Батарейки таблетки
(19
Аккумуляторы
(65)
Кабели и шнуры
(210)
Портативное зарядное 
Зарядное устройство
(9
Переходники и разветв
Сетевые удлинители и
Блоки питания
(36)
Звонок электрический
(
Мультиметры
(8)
=-=-=-=-=
EXERCISE BRIEF: Set down the entries again, exactly as they stand above.

WRITTEN RESPONSE:
Батарейки таблетки
(19
Аккумуляторы
(65)
Кабели и шнуры
(210)
Портативное зарядное 
Зарядное устройство
(9
Переходники и разветв
Сетевые удлинители и
Блоки питания
(36)
Звонок электрический
(
Мультиметры
(8)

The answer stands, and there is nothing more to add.